Man bekommt aktuell ein Gespür davon wie es damals(zur Nazizeit) als Oppositioneller gewesen sein muss.
Diesesmal jedoch in der Bezeichnung(links/rechts) Seitenverkehrt.
Die Klima-/Bessermensch-Ideologie-Wahnsinn in Form der Erhebung über alles, weltweit, ist der/das gleiche.
Ich geb diesem Land noch max. zehn Jahre, dann werden die ersten Menschen eingesperrt werden. Und die jetzige so geistesgestörte Jugend(insbesondere die Mädels) werden das feiern. Habeck als GröKKaZ? Wie passend.
Was für eine Katastrophe.

Und es schmerzt wahrhaftig solche dumme Menschen tagein tagaus sehen/erleben zu müssen.

Dafür gibt es einen Begriff: Linksfaschismus.
Linke Herrenmenschen wollen die Welt retten durch Zerstörung der Nationalstaaten, der Etablierung eines globalen Sozialismus und der totalen Gleichmacherei, die auch vor Geschlechtern nicht halt macht.

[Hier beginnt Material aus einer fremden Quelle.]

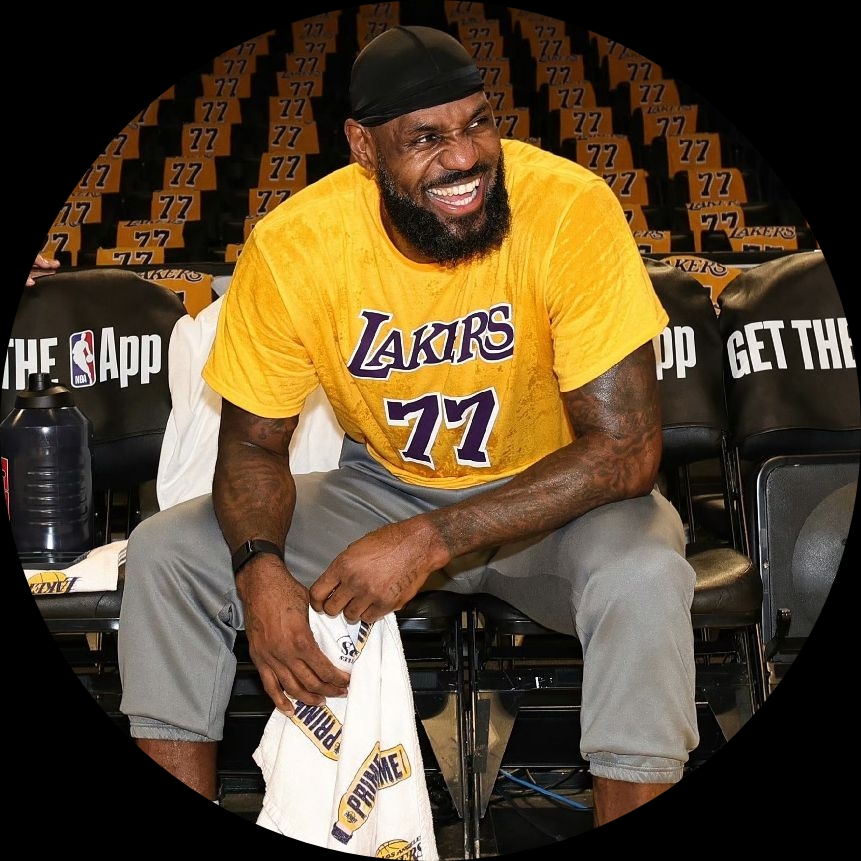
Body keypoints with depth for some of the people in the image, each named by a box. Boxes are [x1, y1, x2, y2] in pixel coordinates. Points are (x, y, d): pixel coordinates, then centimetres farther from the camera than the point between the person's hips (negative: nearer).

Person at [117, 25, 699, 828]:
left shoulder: (570, 207, -26)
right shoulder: (291, 244, -18)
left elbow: (626, 449, -26)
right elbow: (253, 442, -6)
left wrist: (433, 541, -33)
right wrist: (260, 572, -28)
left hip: (554, 498, -2)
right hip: (384, 487, 3)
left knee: (645, 575, -35)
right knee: (164, 553, -12)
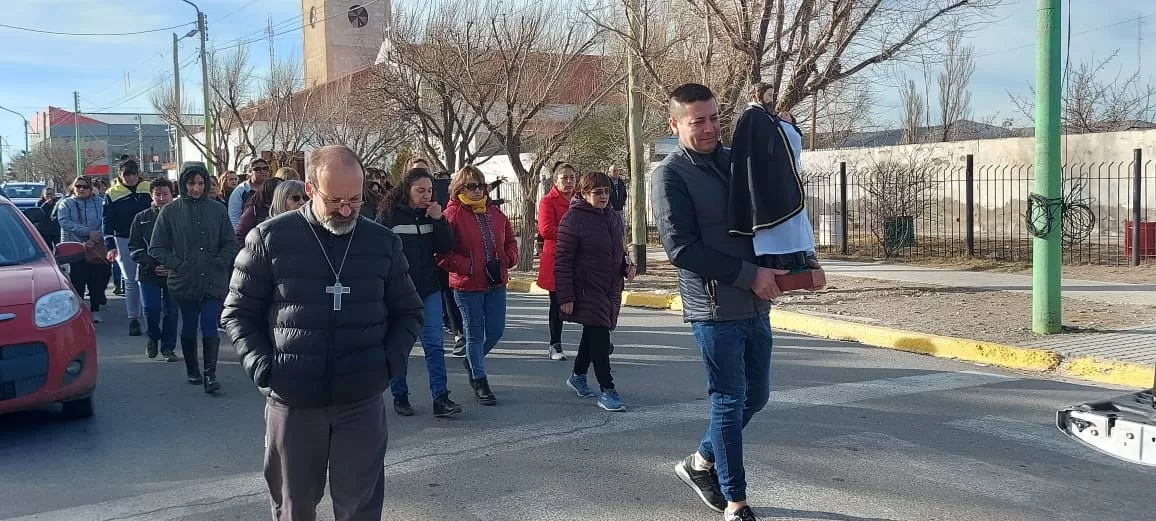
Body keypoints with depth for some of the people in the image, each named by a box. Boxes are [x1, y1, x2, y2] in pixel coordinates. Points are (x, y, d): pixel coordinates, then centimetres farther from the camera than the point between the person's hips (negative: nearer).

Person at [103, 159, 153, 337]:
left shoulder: (149, 189, 5)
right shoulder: (112, 194, 1)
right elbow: (108, 222, 0)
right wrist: (110, 246, -8)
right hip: (124, 241, -1)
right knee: (130, 281, 3)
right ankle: (133, 319, 8)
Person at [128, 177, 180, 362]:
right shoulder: (142, 218, 5)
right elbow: (134, 247, 4)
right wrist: (152, 266, -9)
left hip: (174, 273, -1)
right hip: (149, 273, 1)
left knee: (171, 311, 3)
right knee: (152, 309, -6)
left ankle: (168, 347, 16)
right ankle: (153, 337, 22)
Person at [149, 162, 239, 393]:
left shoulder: (217, 210, 1)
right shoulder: (170, 211, -1)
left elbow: (231, 244, 8)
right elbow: (156, 248, 2)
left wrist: (218, 263, -6)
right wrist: (177, 265, -9)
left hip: (214, 281, 0)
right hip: (185, 282, 0)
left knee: (210, 327, -7)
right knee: (189, 327, 13)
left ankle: (210, 373, -5)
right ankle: (191, 370, 29)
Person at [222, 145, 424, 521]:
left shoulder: (383, 243, 3)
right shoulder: (269, 239, -4)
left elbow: (408, 312, 12)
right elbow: (239, 313, 3)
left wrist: (391, 362, -4)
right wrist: (260, 366, -11)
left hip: (362, 400, 1)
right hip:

Wollen Sie heute mal in die Frauensauna gehen? Dann erklären Sie sich doch einfach zur Frau. Morgen können Sie dann ein afrikanischer Transsexueller sein, um Minderheitenvorteile für sich in Anspruch zu nehmen.

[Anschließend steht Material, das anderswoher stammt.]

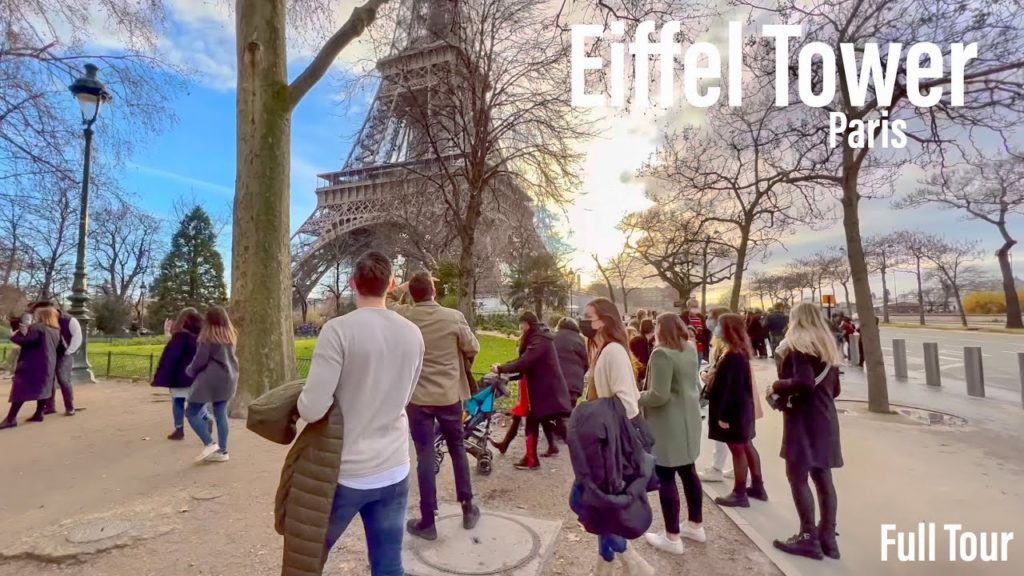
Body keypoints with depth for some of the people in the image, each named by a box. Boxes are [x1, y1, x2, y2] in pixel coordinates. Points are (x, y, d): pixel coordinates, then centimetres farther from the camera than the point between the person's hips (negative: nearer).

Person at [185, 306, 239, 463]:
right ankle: (222, 451, 11)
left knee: (191, 412, 3)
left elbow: (200, 360, -10)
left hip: (210, 378, -7)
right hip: (228, 377, 7)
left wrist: (190, 371, 8)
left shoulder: (208, 337, -11)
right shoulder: (230, 335, 9)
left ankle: (209, 444, -5)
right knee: (221, 414, 9)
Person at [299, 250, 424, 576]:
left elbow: (312, 410, -19)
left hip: (345, 472, -3)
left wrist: (301, 402, 2)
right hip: (394, 471, 4)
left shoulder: (339, 329, -17)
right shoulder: (413, 334, -1)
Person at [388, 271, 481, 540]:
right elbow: (473, 349, -1)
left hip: (417, 398, 0)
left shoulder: (401, 316, -8)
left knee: (425, 456, 7)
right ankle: (468, 509, 28)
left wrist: (399, 289, 15)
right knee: (458, 449, 18)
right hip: (450, 395, 0)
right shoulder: (454, 317, -12)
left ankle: (427, 522, 16)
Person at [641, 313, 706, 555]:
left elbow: (659, 395, -25)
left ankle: (672, 538, 10)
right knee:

Nö, die SPD hat sich nicht verändert. Sie bleibt sich treu seit 1914, seit sie Verrat an der eigenen Basis zu ihrer Doktrin gemacht hat. Kriegskredite, Burgfrieden, Ebert-Groener-Pakt, Godesberger Programm, Berufsverbote, Notstandsgesetze, Bombardierung Belgrads, Agenda 2010, H4, Deregulierung des Finanzmarktes, Renten- und sonstige „Reformen“ und schließlich jahrzehntelange Plünderung des Sozialstaates durch konzernfreundliche Politik der Herbeischaffung H4-alimentierter Neu-Konsumenten, die 2015 einen Höhepunkt erreichte. Kritiker wie Sarrazin stören da nur.